- Raspberry Muffins
Tall muffins straight from the oven are hard to beat. They
can be made with ease, but remember (as with all baking) have everything
pre-weighed and organised prior to starting the recipe. Adding any wet ingredients to the baking
powder will activate the raising agent and hinder the muffins’ rise.
- 275g plain flour
- 1 tbsp baking powder
- 150g caster sugar
- 100g white chocolate chips
- 50g unsalted pistachios, chopped
- 100g unsalted butter, melted
- 2 large eggs
- 200g Greek yoghurt
- 6 tbsp milk
- 125g packs of wonky raspberries, 2X
Total time required
- Cooking time:
Prepare the muffin tin by lining it with muffin papers.
- Preheat the oven to 170c/325f/gas 4
- In a large mixing bowl combine the flour, baking powder, sugar, white chocolate and pistachio. Mix gently to combine.
- In a large pouring jug combine the butter, eggs, yoghurt and milk. Beat the eggs until well combined.

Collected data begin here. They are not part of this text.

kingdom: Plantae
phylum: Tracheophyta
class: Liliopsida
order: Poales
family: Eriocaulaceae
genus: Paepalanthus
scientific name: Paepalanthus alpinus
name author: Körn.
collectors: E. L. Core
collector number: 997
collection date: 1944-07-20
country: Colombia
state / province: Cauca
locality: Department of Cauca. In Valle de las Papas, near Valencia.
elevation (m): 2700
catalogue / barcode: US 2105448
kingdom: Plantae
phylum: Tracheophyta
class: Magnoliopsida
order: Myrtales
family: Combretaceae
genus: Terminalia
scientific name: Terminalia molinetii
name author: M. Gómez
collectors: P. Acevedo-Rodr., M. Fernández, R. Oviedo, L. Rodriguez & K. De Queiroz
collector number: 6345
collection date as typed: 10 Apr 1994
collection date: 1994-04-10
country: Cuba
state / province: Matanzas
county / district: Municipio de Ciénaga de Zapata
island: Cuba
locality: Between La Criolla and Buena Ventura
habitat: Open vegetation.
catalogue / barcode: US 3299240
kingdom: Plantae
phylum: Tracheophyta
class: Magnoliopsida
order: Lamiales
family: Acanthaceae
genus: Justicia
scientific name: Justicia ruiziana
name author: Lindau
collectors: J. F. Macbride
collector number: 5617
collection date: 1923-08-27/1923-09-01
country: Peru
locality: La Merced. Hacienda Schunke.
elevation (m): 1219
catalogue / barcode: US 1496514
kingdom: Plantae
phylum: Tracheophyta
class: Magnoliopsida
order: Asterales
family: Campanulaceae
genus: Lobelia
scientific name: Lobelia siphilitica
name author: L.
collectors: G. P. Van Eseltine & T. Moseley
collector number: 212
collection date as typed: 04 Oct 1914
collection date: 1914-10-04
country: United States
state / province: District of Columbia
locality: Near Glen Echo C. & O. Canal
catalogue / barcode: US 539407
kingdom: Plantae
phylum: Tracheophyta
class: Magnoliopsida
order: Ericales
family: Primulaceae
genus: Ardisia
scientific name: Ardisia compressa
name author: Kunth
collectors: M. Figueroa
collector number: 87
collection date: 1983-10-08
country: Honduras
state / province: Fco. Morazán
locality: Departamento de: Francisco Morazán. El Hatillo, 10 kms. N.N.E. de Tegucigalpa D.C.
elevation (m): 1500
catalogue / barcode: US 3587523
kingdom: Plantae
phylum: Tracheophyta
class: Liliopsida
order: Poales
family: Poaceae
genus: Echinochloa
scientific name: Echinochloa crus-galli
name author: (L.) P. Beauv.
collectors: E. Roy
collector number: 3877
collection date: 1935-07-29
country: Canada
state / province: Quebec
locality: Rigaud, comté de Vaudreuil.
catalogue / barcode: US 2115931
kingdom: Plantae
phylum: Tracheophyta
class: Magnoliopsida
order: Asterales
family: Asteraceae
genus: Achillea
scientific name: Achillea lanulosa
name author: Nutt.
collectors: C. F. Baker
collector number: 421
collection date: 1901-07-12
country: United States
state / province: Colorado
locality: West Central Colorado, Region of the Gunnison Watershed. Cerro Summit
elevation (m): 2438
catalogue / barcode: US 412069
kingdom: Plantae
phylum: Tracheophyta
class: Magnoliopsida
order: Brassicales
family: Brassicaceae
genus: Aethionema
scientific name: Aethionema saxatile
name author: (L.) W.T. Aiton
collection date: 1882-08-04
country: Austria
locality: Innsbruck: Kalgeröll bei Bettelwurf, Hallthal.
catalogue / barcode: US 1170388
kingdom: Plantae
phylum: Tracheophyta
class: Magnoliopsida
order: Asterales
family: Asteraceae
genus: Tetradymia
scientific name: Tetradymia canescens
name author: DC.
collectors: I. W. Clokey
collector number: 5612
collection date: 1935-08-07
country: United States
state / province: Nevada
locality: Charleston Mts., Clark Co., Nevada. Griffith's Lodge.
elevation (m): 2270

- Make a well in the centre of the dried ingredients bowl. Pour in the egg and yoghurt mixture, add the wonky raspberries keeping a few in reserve to top the muffins. Fold the mixture together with a spatula until the mixture just mixed.
- Working swiftly using 2 tablespoons take one heaped tbsp. of the mixture and slide it with the back of the other spoon into the prepared pan, filling each hole about 2/3 full. Add a couple of the reserved berries on top of each prepared muffin. Place on the middle shelf of the oven and bake for 20-22 minutes until gold and well risen and slightly firm to touch.
- Remove and cool in the tin for 15 minutes. Remove from the muffin tin and cool on a rack or eat warm with a cup of tea.